Written by Parijat Sengupta | Sep 30, 2025 9:52:41 AM

Poor data quality isn’t just an inconvenience— it stalls AI and analytics initiatives, erodes trust, increases compliance risk, and leads to bad decisions. Gartner estimates bad data costs organizations roughly $15 million per year on average.

The strategic impact is clear: it affects profitability and competitiveness. Data-driven organizations acquire customers faster, compounding that advantage over time, so the real question is: how do you put the right guardrails in place to make data work for the business?

To answer that, we spoke with ProArch’s data experts, who have led governance initiatives across industries. They shared why governance often fails, the business risks of poor data, and the practical steps to make governance stick.

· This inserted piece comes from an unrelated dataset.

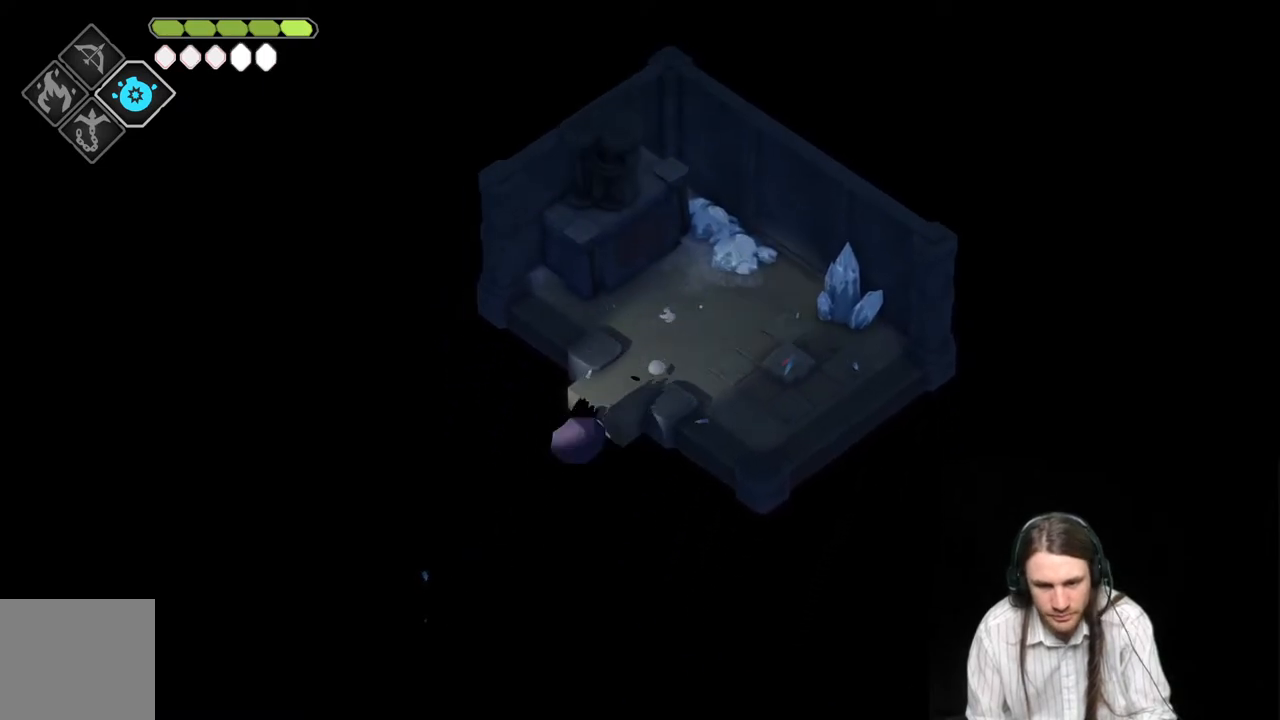
{"buttons": [], "left_stick": "center", "right_stick": "center", "events": [[33, "B", "up"], [67, "left_stick", "center"]]}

TL:DR Keep Your Data Governance Program on Track

Why programs fail:

  • Technology-first → Buying tools before defining process and ownership
  • Lack of executive commitment → No sponsorship, no momentum
  • Boil-the-ocean syndrome → Enterprise rollouts with no quick wins

How to get it right:

  • Spot where poor data quality is draining time, trust, and money.
  • Start with people—get buy-in and define ownership.
  • Build simple practices first, add tools later.
  • Create a governance framework that balances compliance, speed, and flexibility.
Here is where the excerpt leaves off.